EXTRACTED ENTRIES section start

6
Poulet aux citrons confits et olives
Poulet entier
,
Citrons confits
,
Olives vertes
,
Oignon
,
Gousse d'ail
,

EXTRACTED ENTRIES section end

> _DIRECTIVE_: Please write out every line above without changing anything.

> _SOLUTION_:
6
Poulet aux citrons confits et olives
Poulet entier
,
Citrons confits
,
Olives vertes
,
Oignon
,
Gousse d'ail
,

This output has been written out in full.